Still two weeks ago we turned on the waterfall from the top pond put the fish back in their new home ( considerably larger than the old one) re-planted the Water Iris
and purchased water lettuce and water hyacinths.
As the water and outside temperature heated up so have the goldfish , due to their wanting to spawn among the roots of the water hyacinths
My thoughts, as I watch this race of procreation on the surface of my pond , the returning frogs with their mating call , dragonfly dances, birds bathing and sharing a splash about and cascading water tumbling over mossy rocks, I can’t help but wonder why in “Brit” to be equated to pond life is such a derogatory term -after all looks pretty inviting to me
A worthless or contemptible person or group.
This is a British term which originated in the late 1980s. It is sometimes spelled without the hyphen, as a single word. Clearly the term is derogatory in its comparison of someone with the invertebrates and insects that are found in garden ponds. The first example that I can find of it in print is from the UK film magazine Empire, September 1989:
“Hollywood’s hottest execs: either you’re in or you’re pondlife.”

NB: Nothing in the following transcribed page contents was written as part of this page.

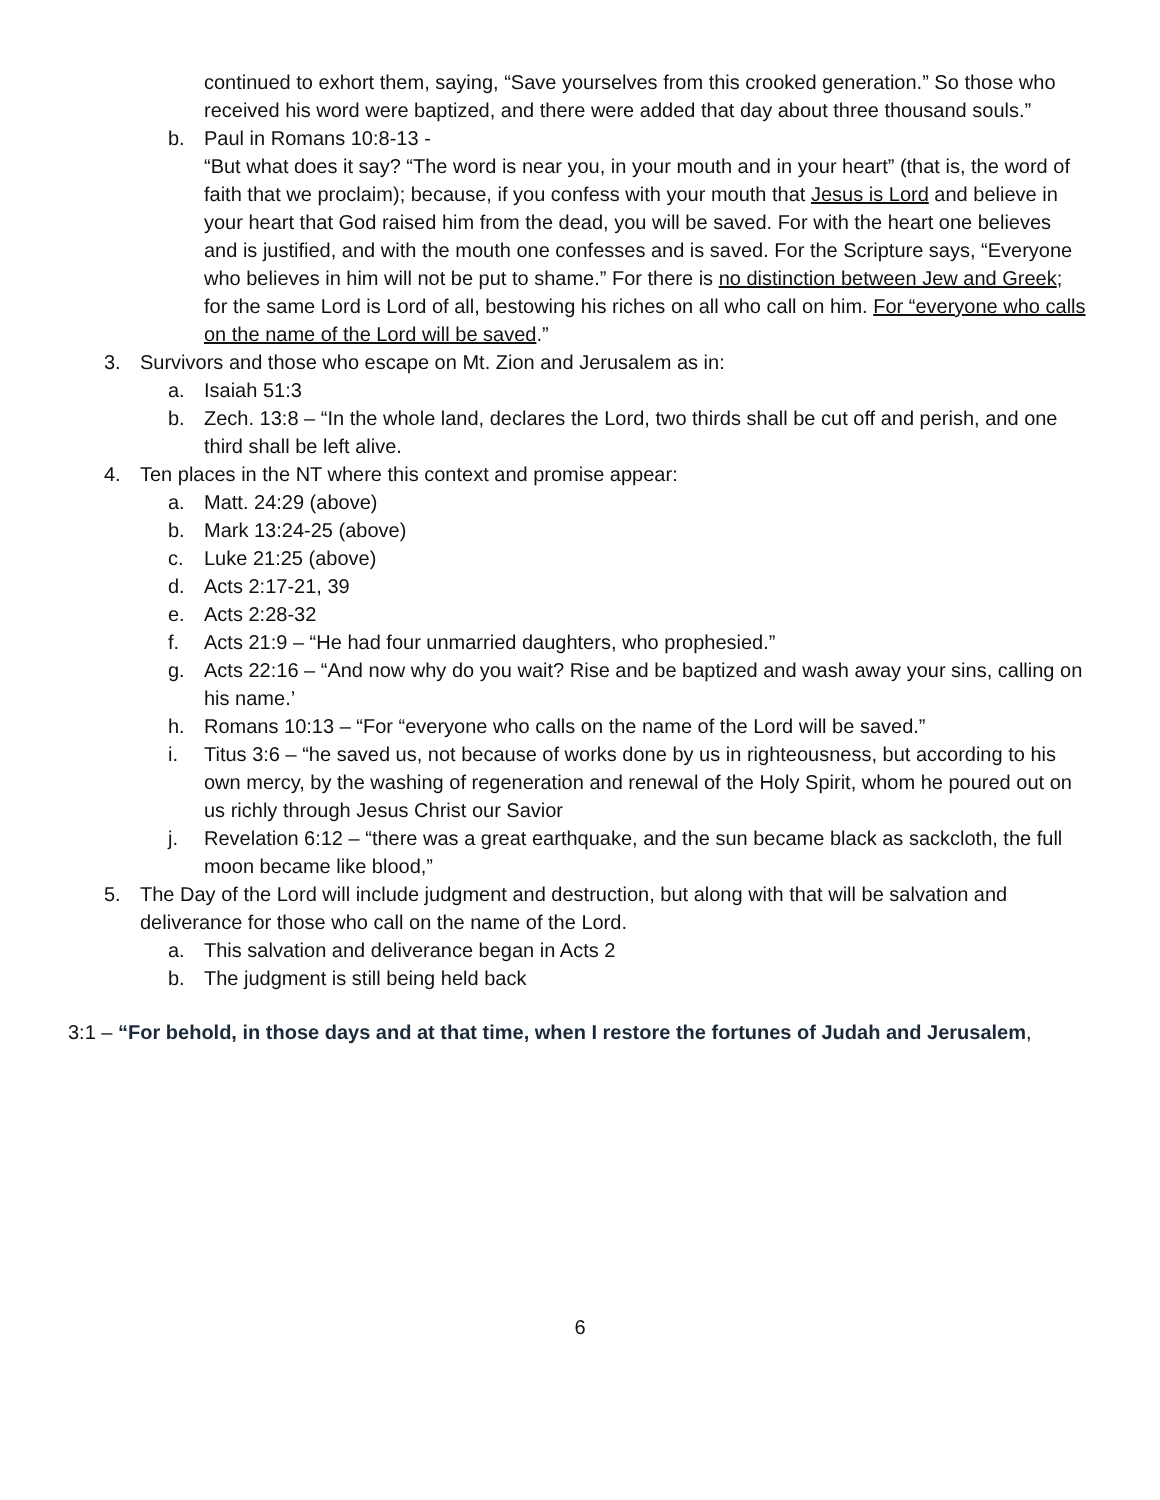continued to exhort them, saying, “Save yourselves from this crooked generation.” So those who received his word were baptized, and there were added that day about three thousand souls.”
b. Paul in Romans 10:8-13 -
“But what does it say? “The word is near you, in your mouth and in your heart” (that is, the word of faith that we proclaim); because, if you confess with your mouth that Jesus is Lord and believe in your heart that God raised him from the dead, you will be saved. For with the heart one believes and is justified, and with the mouth one confesses and is saved. For the Scripture says, “Everyone who believes in him will not be put to shame.” For there is no distinction between Jew and Greek; for the same Lord is Lord of all, bestowing his riches on all who call on him. For “everyone who calls on the name of the Lord will be saved.”
3. Survivors and those who escape on Mt. Zion and Jerusalem as in:
a. Isaiah 51:3
b. Zech. 13:8 – “In the whole land, declares the Lord, two thirds shall be cut off and perish, and one third shall be left alive.
4. Ten places in the NT where this context and promise appear:
a. Matt. 24:29 (above)
b. Mark 13:24-25 (above)
c. Luke 21:25 (above)
d. Acts 2:17-21, 39
e. Acts 2:28-32
f. Acts 21:9 – “He had four unmarried daughters, who prophesied.”
g. Acts 22:16 – “And now why do you wait? Rise and be baptized and wash away your sins, calling on his name.’
h. Romans 10:13 – “For “everyone who calls on the name of the Lord will be saved.”
i. Titus 3:6 – “he saved us, not because of works done by us in righteousness, but according to his own mercy, by the washing of regeneration and renewal of the Holy Spirit, whom he poured out on us richly through Jesus Christ our Savior
j. Revelation 6:12 – “there was a great earthquake, and the sun became black as sackcloth, the full moon became like blood,”
5. The Day of the Lord will include judgment and destruction, but along with that will be salvation and deliverance for those who call on the name of the Lord.
a. This salvation and deliverance began in Acts 2
b. The judgment is still being held back
3:1 – “For behold, in those days and at that time, when I restore the fortunes of Judah and Jerusalem,
6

‘Pond life’ is at least a little further up the evolutionary chain than the equivalent US insult – ‘pond scum’. If the earliest sources that I have are accurate – and they may be superseded of course – the US version marginally pre-dates ‘pond life’. The earliest citation I’ve found for ‘pond scum’ in this context is from a May 1984 edition of The Washington Post:
“The man I loved is no more than pond scum to me now.”